The results were very positive, and we implemented a proper Analytics tool into the platform. Now we can very closely analyse the so-called learning path that students follow, and to what extent it deviates from the learning path that teachers propose. We can see, for example, how often they’re going back to previous concepts. Or whether they’re skipping any, and if so, which ones.
Using that data, we can improve both the system as well as education. Let’s say that a lot of students clicked on a certain concept that wasn’t originally included in our learning paths, then that might mean that we should include it. Or when students keep following different orders, we can consider reshuffling.’
Jerre: ‘Do you ever worry that people feel this violates their privacy?’
Ivan: ‘No, because we’re tracking visitors for different reasons than, say, Google or Facebook do. We track them because we want to learn from them. To improve our content so that we can make learning quicker and easier for our students. By agreeing to be tracked, visitors are contributing to better education. For themselves and for future students.’
Jerre: ‘Okay, that’s fair. Speaking of openness of information: open academia seems to be a recurring theme in your publications. Why is this so important to you?’
Ivan: ‘Simply put, I don’t see the point in having publishers. I think we could easily do without them. Fifty years ago, we needed them. But nowadays, they’re just middlemen. What bothers me is that publishers complicate making academic knowledge public. Here at UT, people come up with the most amazing things. Why shouldn’t more people have access to this?’
Jerre: ‘So, if I understand correctly, you want to build a bridge between academia and the outside world?’
Ivan: ‘That’s exactly what I’m trying to do. It’s also why I started a YouTube channel for ITC, called GeoHero. We cover Geoscience topics, following the template of Computerphile. Have you ever heard of that?’
Jerre: ‘Of course! That’s the channel for everything computer science.’
Ivan: ‘It is, and it’s connected to the University of Nottingham. While watching their videos, I realised that we could make informative videos like these at ITC as well. It’s very simple to produce. Just one camera, one single topic, and an expert. That allows us to publish weekly.
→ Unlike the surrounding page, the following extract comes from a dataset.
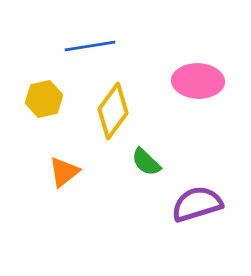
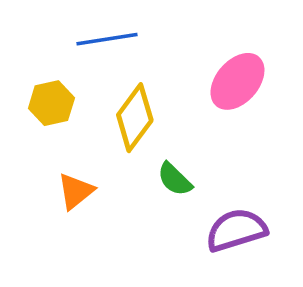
pink ellipse: (198, 81) -> (237, 81), turned -51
At the same time, for the audience it’s a relatively accessible way of learning things, without having any background knowledge.
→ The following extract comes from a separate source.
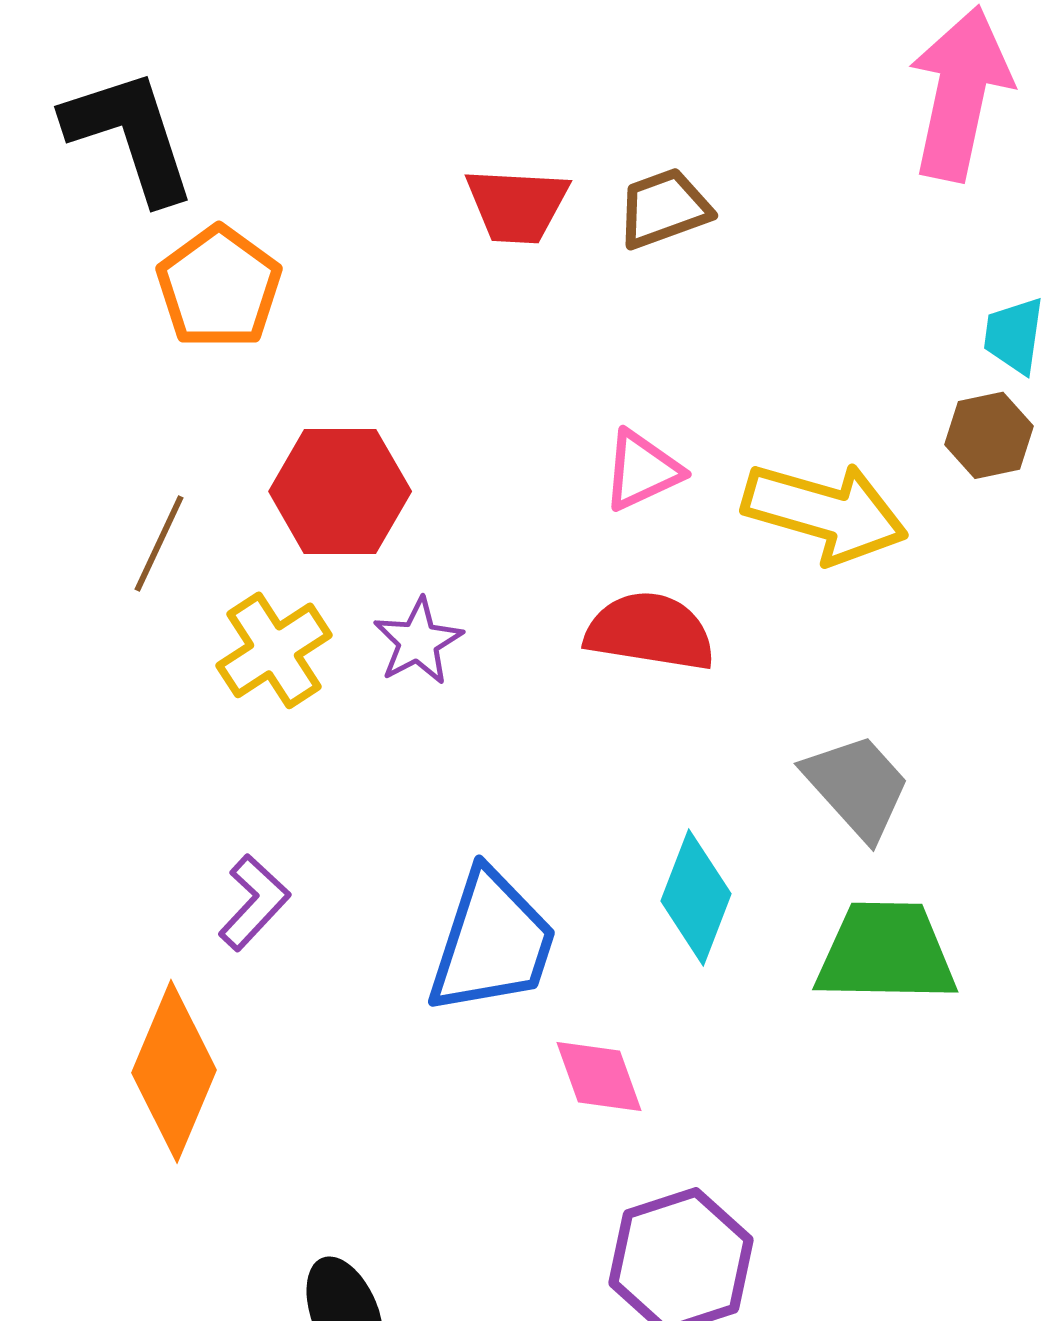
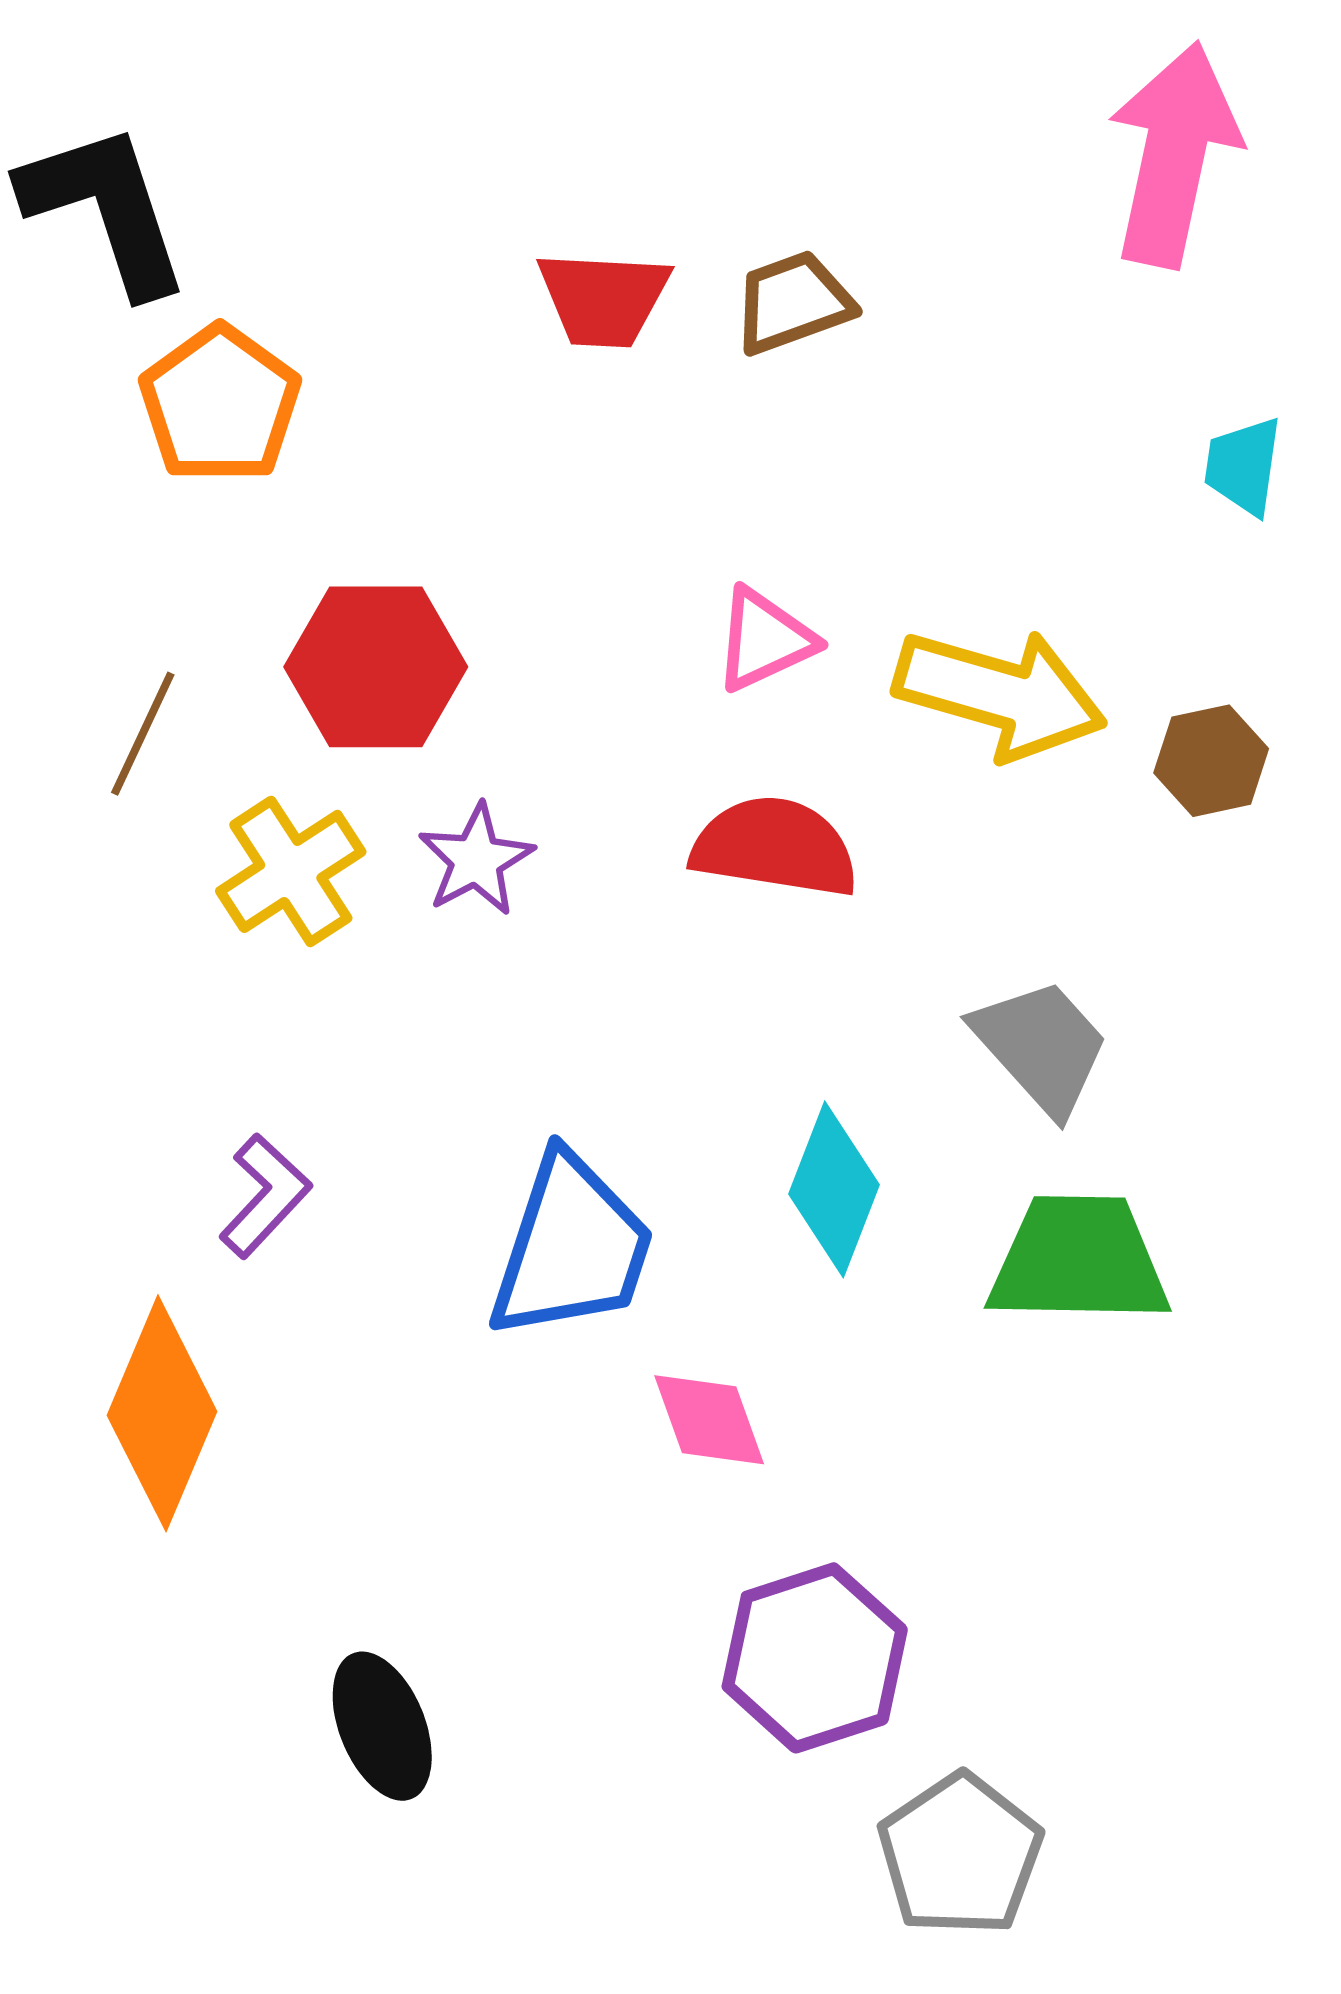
brown hexagon: (989, 435) -> (1211, 761), moved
Aside from open education and science communication, GeoHero also tries to play a role in student recruitment. We’ve been in touch with the producer of Computerphile, who told us that students arriving at their faculty often mention their channel as the deciding factor in choosing to study there.’
Jerre: ‘That’s amazing. Final question: why do you want to do all of this for UT in particular? I’m sure there are many other universities that would like to have someone like you on board. Especially since the pandemic.’
Ivan: ‘Because I’m surrounded by highly intelligent people who are working towards the same honourable goals, and I love to be a part of that. Someone once told me: “if you’re the smartest person at the table, you’re at the wrong table.”
Whenever I meet a colleague, they’re always eager to share their expertise or work experiences. I often end up learning something new. Plus, they’re always nice people, too. I think it’s because of the informal and friendly culture that we have, which makes it very easy to approach someone.’
Jerre: ‘As a teaching assistant, I’m always looking for ways to improve my education. So I’m very happy to have you here!’